A question I hear more and more (and I see heated discussions about on e.g. Hacker News or Reddit) is what technologies should a data engineer master?
More often than not this might really be the wrong question to ask.
The data engineer is expected to balance the technology hype with the underlying complexity to create agile data architectures that evolve as new trends emerge.
I’ve seen countless times how people get distracted by shiny objects and think that data engineering is the equivalent of using the latest “X factor technology” (X factor = Databricks, Snowflake, dbt, Airflow, Fivetran, Airbyte, etc., etc.) — especially in today’s data ecosystem where tools, technologies, and practices are evolving at a blinding rate, to say the least.

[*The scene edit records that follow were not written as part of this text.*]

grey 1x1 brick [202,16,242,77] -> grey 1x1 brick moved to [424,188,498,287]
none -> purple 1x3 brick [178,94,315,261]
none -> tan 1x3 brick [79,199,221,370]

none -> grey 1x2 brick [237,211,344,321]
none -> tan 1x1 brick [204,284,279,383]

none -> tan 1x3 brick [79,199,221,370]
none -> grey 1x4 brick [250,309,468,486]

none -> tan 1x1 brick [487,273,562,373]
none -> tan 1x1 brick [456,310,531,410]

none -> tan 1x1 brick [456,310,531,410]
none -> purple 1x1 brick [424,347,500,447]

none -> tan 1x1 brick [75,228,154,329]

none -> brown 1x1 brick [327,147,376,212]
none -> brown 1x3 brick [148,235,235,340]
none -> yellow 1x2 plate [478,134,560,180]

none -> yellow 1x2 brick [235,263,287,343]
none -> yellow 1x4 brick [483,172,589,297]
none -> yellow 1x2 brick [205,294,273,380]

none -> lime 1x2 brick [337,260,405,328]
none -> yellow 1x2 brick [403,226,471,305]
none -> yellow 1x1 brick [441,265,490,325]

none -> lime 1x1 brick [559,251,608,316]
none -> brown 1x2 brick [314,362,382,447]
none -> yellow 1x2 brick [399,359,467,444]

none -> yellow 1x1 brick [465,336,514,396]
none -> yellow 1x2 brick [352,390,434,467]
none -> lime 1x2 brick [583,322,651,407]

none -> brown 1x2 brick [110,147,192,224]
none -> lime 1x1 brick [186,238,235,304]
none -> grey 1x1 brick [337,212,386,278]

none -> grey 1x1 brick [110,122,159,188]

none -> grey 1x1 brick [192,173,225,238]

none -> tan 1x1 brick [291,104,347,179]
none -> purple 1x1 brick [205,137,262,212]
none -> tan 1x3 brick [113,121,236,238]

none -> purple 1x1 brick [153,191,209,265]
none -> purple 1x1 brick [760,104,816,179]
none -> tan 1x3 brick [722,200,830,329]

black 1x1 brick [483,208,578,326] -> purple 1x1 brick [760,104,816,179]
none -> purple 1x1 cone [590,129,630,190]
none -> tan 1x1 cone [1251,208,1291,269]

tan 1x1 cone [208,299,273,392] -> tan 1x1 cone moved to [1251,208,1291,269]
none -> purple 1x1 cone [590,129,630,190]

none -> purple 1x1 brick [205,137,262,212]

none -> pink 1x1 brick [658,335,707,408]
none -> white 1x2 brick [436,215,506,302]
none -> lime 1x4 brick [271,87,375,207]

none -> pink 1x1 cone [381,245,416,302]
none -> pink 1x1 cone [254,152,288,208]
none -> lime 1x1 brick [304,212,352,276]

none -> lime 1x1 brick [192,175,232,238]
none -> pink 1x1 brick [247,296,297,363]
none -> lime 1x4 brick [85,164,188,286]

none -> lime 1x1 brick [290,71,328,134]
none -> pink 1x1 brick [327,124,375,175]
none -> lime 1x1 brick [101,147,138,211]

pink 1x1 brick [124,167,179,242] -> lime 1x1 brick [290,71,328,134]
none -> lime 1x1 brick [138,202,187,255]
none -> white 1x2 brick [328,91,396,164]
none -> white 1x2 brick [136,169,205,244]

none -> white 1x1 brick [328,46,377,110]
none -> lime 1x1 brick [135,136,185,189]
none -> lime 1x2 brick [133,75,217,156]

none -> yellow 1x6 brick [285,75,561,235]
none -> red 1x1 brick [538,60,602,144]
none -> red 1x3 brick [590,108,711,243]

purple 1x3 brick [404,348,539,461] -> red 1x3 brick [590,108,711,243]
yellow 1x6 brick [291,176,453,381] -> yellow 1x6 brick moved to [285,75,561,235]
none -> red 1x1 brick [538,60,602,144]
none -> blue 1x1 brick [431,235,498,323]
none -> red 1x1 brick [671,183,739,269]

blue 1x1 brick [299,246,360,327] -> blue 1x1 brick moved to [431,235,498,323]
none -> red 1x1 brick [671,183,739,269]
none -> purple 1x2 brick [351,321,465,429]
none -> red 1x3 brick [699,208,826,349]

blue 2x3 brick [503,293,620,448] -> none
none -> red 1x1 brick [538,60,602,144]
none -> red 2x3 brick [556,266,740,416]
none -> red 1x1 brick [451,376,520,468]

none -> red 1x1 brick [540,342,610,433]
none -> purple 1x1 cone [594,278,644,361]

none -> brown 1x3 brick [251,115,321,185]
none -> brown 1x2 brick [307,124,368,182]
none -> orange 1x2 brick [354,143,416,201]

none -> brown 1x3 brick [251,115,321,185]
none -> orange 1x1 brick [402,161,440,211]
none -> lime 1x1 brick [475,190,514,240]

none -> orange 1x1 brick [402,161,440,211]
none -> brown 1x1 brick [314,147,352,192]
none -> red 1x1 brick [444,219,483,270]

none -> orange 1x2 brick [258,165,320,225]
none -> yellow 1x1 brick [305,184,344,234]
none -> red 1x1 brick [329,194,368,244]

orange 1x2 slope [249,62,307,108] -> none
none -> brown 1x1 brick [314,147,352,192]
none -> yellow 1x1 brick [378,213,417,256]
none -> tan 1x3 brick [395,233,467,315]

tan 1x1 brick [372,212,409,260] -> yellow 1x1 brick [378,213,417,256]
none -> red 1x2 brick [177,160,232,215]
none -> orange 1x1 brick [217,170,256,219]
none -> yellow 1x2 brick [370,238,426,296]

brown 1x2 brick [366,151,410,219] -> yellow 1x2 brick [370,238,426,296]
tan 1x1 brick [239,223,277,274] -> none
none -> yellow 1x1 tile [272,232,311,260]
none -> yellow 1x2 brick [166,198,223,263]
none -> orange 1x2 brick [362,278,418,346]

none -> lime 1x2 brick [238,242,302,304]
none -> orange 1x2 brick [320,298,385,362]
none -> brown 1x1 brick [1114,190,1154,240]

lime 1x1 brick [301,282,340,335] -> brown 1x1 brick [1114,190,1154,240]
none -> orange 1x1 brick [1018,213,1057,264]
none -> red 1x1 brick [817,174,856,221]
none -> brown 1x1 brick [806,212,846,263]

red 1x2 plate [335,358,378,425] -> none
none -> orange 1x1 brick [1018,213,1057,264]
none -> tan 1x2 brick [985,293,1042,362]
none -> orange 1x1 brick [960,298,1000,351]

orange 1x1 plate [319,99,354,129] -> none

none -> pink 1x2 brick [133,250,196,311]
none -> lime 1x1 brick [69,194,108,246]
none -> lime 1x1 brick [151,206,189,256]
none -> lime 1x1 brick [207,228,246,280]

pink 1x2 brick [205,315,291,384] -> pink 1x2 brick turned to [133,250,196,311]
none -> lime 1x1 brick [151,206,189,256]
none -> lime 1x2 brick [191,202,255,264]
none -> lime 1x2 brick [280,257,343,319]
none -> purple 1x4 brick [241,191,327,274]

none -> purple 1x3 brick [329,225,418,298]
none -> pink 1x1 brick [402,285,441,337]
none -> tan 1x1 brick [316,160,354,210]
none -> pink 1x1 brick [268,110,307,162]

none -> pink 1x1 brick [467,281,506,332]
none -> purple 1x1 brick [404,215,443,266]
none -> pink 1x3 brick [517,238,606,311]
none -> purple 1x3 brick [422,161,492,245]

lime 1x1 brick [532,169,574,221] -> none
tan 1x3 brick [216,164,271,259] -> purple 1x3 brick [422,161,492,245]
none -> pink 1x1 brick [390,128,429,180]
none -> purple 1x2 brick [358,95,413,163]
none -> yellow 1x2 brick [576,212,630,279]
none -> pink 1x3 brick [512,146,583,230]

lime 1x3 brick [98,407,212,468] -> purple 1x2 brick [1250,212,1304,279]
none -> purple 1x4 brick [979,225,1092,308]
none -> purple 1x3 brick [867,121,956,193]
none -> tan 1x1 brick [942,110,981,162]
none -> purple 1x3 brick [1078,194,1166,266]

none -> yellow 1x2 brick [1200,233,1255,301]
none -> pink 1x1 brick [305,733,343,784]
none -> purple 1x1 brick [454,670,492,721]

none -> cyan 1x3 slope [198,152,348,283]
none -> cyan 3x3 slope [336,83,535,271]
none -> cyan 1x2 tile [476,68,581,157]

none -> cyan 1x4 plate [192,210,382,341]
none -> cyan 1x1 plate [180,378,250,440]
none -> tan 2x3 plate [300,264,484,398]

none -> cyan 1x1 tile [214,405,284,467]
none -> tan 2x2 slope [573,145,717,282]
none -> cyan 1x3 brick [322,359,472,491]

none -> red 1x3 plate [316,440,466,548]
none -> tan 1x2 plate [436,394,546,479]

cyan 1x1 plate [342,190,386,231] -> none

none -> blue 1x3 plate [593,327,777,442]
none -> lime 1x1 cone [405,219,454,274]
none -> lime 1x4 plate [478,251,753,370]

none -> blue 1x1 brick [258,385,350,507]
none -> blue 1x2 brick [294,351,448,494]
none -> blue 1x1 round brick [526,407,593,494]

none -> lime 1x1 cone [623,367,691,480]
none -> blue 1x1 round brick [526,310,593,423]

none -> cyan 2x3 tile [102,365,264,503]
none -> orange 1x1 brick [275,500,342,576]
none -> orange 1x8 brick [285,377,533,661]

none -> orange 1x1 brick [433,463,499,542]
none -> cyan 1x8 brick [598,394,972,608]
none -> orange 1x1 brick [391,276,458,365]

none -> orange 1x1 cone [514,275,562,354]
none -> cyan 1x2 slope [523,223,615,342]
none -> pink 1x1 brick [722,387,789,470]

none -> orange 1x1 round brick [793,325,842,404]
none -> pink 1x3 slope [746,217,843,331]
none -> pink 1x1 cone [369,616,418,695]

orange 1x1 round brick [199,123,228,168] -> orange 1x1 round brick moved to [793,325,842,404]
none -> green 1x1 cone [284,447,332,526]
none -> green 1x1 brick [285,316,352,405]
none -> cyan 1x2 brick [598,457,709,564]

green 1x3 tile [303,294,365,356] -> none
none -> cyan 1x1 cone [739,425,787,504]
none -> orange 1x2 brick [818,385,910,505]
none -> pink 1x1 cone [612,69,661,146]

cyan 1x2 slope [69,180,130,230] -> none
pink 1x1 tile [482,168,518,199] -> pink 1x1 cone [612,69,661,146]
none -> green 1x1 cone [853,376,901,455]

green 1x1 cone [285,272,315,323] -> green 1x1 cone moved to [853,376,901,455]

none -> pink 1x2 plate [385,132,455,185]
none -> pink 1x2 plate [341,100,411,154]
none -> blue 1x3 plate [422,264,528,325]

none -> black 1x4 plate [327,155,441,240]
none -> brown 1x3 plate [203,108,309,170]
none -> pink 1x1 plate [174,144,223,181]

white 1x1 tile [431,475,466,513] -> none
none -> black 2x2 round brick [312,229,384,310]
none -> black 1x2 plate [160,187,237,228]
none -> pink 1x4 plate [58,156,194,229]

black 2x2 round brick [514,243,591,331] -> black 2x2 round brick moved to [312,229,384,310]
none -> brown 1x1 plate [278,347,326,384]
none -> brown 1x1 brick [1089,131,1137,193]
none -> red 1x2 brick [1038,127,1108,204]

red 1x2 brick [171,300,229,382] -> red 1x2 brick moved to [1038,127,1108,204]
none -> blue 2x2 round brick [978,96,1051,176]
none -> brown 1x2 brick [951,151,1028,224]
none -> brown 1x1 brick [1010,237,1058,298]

Data engineering is not — and never has been — about any particular technology. Data engineering is about designing, building, and maintaining systems and data platforms that incorporate best-of-breed technologies and practices in an agile and cost-effective way. Tools need to provide value, the right type of deployment optionality and abstract complexity away from data engineering.
As Bessemer Venture Partners highlights, integrations across tools are important for enhancing the usability of a particular piece of software. For modern cloud data infrastructure and the modern data stack, such interoperability is a must. Data moves through pipelines from source to output, interacting with and being manipulated by a range of tools in the modern data stack. No new technology that is targeting to abstract complexity away from data engineering can act as an isolated island.
Does data engineering exist for the sake of data science?
Short answer: no.
But data engineering as a core part of any modern data-driven organization was for sure solidified at the latest when data scientists on the back of the most recent AI/ML-hype realized that they’re spending more time overcoming data challenges than doing actual data science.
I think most of us have heard about the over-quoted stat from 2016 how data scientists spend 80% of their time cleaning and wrangling data. Data scientists still spend about 45% of their time on data preparation tasks, including loading and cleaning data, according to a survey of data scientists conducted by Anaconda from 2020.
So data engineers came to the rescue. But during the past years, data engineering has evolved to so much more and I think we need more articles discussing data engineering’s right to exist without data science.
The role of the data engineer will only get more prolific and important in organizations of all sizes, as we’re managing an ever-increasing amount of data sources and data pipelines in modern data-driven companies.
How to then measure a data engineering team?
Below are some very concrete high-level examples that data-driven organizations utilize:
- Data quality (amount of known or unknown data failures and anomalies that impact downstream teams or applications)
- Time-to-production (how long does it take to productionize new data sources and data streams)
- Data uptime (% of the time a dataset is delivered on time, relative to e.g. the expected frequency or mutually agreed SLA requirements)
Today, good data trumps more data in almost every single case. Want to assess a company’s data maturity? Ask how they evaluate the quality of their data, rather than how much data they have.
I want to disclaim that I’m not a data engineer myself. This post and the observations made are based on numerous discussions I’ve had with data teams — from fast-growing startups and scaleups to large publicly traded companies.